Façamos um acordo: eu deixo de tomar sua água e sua aspirina, eu páro de gritar na sua orelha, se você tirar a mão da minha nuca.

Estamira ao avesso...
O som do vento.
Cabras falam, eu juro!
Piloto... vôo que nunca rasgou o céu de sua pátria.

"Quem suporta chega a sombra" – ditado saharaui.

Peito aberto de frente ao Front.
Defronte do soldado que se aproxima, debaixo do sol que não me deixa ver nada muito bem o que está acontecendo.
Nosso problema é político. Queremos uma resolução política. Não é uma guerra por religião ou por raça, é uma guerra por auto-determinação. 

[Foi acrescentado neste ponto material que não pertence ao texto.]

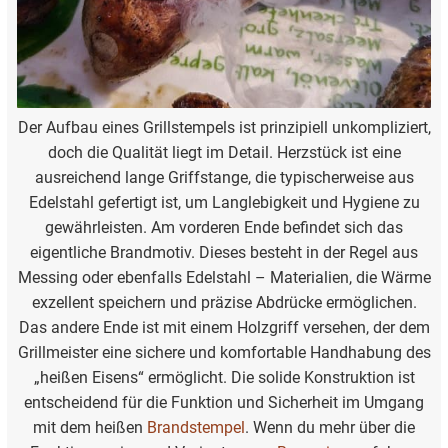
Der Aufbau eines Grillstempels ist prinzipiell unkompliziert,
doch die Qualität liegt im Detail. Herzstück ist eine
ausreichend lange Griffstange, die typischerweise aus
Edelstahl gefertigt ist, um Langlebigkeit und Hygiene zu
gewährleisten. Am vorderen Ende befindet sich das
eigentliche Brandmotiv. Dieses besteht in der Regel aus
Messing oder ebenfalls Edelstahl – Materialien, die Wärme
exzellent speichern und präzise Abdrücke ermöglichen.
Das andere Ende ist mit einem Holzgriff versehen, der dem
Grillmeister eine sichere und komfortable Handhabung des
„heißen Eisens“ ermöglicht. Die solide Konstruktion ist
entscheidend für die Funktion und Sicherheit im Umgang
mit dem heißen
Brandstempel
. Wenn du mehr über die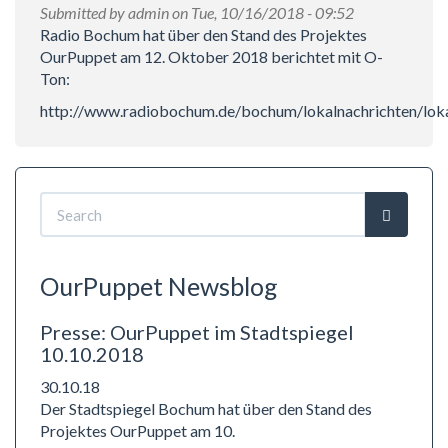
Submitted by
admin
on Tue, 10/16/2018 - 09:52
Radio Bochum hat über den Stand des Projektes
OurPuppet am 12. Oktober 2018 berichtet mit O-
Ton:
http://www.radiobochum.de/bochum/lokalnachrichten/loka
Search
form
Search
OurPuppet Newsblog
Presse: OurPuppet im Stadtspiegel
10.10.2018
30.10.18
Der Stadtspiegel Bochum hat über den Stand des
Projektes OurPuppet am 10.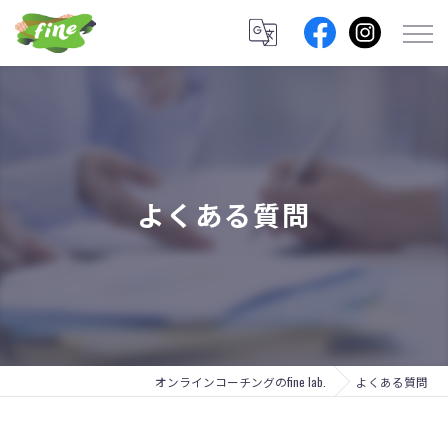
よくある質問
オンラインコーチングのfine lab.
よくある質問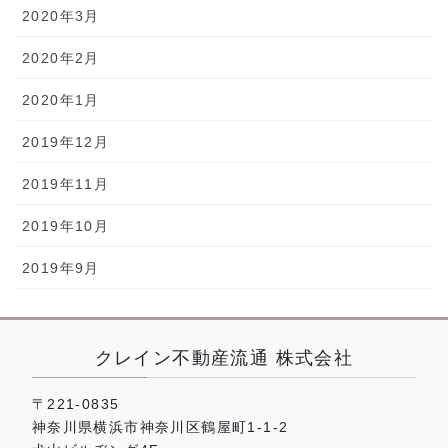
2020年3月
2020年2月
2020年1月
2019年12月
2019年11月
2019年10月
2019年9月
クレイン不動産流通 株式会社
〒221-0835
神奈川県横浜市神奈川区鶴屋町1-1-2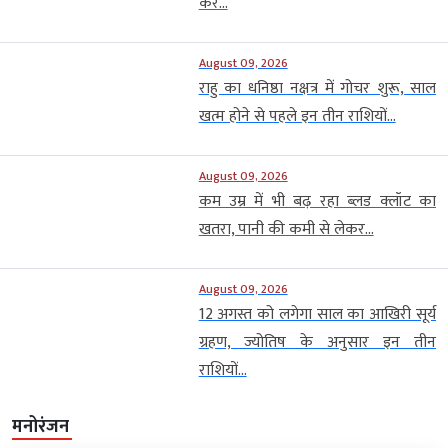
करें...
August 09, 2026
राहु का धनिष्ठा नक्षत्र में गोचर शुरू, साल
खत्म होने से पहले इन तीन राशियों...
August 09, 2026
कम उम्र में भी बढ़ रहा ब्लड क्लॉट का
खतरा, पानी की कमी से लेकर...
August 09, 2026
12 अगस्त को लगेगा साल का आखिरी सूर्य
ग्रहण, ज्योतिष के अनुसार इन तीन
राशियों...
मनोरंजन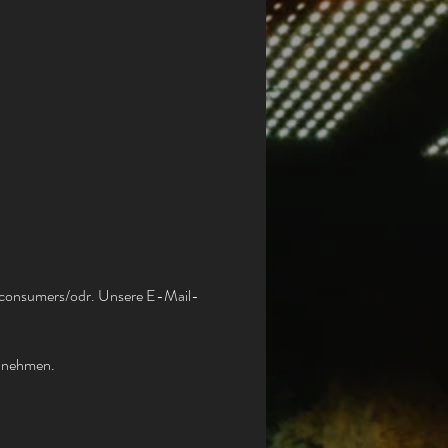
/consumers/odr.
Unsere E-Mail-
lzunehmen.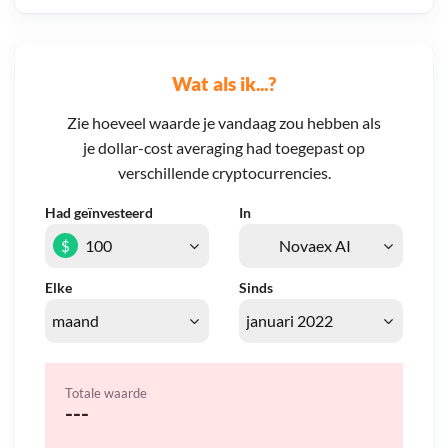
Wat als ik...?
Zie hoeveel waarde je vandaag zou hebben als
je dollar-cost averaging had toegepast op
verschillende cryptocurrencies.
Had geïnvesteerd
In
$
Elke
Sinds
Totale waarde
---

 (Escrito depois de uma visita à Asociación de Familiares Presos y Desaparecidos Saharauis - Afrapedesa

07/09/2012


Do outro lado, eles.
Um salto e tudo está aqui do nosso lado.
Fuzil. Confiança que escorre na pele rasgada de sol.
Boca rachada.
Certeza de quem são. Medo que não cessa.
O muro que impede a ultrapassagem, não impede de ver o horizonte.
O lado de lá é o mesmo de cá. Areia por todos os lados.
Minas ativas.
Círculos de pedra.
Barricadas de pedra.
De frente com todo o medo de deixar de ser.
Animal raivoso, vontade de cruzar a linha de frente.

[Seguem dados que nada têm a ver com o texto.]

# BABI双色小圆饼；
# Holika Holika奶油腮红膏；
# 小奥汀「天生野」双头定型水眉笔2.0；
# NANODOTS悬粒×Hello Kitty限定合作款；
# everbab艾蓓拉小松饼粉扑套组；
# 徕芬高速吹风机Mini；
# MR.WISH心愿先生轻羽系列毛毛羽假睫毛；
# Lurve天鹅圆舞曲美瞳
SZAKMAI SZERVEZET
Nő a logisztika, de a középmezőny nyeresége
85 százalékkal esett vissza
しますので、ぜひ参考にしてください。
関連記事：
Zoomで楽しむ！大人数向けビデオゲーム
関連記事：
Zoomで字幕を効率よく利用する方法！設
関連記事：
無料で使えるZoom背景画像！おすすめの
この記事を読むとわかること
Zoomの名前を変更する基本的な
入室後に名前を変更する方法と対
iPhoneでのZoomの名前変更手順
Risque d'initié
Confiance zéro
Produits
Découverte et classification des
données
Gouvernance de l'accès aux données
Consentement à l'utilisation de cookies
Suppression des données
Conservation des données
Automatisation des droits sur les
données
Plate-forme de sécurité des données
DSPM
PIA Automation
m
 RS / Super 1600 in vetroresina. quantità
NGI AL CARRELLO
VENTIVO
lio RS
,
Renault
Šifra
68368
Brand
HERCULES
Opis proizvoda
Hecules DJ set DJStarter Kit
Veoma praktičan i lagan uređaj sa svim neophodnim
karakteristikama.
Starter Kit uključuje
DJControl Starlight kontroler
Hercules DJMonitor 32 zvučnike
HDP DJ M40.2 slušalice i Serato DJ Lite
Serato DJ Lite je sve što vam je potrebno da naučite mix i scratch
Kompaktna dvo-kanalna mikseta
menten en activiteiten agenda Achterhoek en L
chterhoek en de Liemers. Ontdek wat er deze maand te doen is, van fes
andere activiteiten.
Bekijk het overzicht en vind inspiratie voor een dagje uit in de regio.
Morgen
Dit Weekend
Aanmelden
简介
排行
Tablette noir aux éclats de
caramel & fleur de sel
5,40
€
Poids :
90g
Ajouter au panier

Mohamed cruzou: 2 dias a pé, dois dias de caminhão.
8 anos de idade.

Atento ao caminho, olha por onde pisa.
Segue andando nas linhas do pneu.
Dá tua mão eu vou com você até ali.

 Compreensão de um menino que não vinha, que deixou mãe, pai e irmãos do outro lado.
Ele foi trazido por anjos.
1968 – AI-5, torturas, 44 anos.
1975 – ele tinha 8 anos.

Eu nada, eu pouca coisa, eu aqui. Barulho.
Poesia que não vem.
Pele ardida do sol.
Azzzziiiiizzzzzaaaa.
Saudade que deixou de vir.
Manhã sinistra.
Impaciência.
Ausência minha.
Falta de vontade.
Arte que não escorre.
Diário que não acontece.

06/09/2012

Amigo, eu tô dividindo com você somente esse pedaço de pão. Só isso. É só você me perguntar o que eu realmente quero que não será nada difícil para você compreender: QUE EU ESTOU AQUI PEDINDO SÓ PRA VOCÊ CONVERSAR COMIGO. É que tantos dias se passaram que você quase se esqueceu de mim. Mas, eu não esqueci de você. Eu não esqueci de você enquanto caminhava dia e noite sem parar até cruzar a fronteira, até encontrar com outros de mim. Até que uma barreira se ergueu entre nós, até que não pude mais te olhar, até que seus olhos se foram se apagaram da minha memória. Mas, agora depois de tanto tempo você está aqui e eu não sei mais como se abraça você. Esquecemos como fazer isso. Eu to cheia de protocolos, de barreiras de segurança, é que assim não corremos os riscos dentro de nossas pequenas próprias fronteiras-pele. Desculpa, eu to vomitando palavras em você. Eu sei.

Eu crio histórias, para tornar a realidade mais ou menos cruel.... meu ponto de vista é sempre uma farsa, um novo enredo para um novo espetáculo.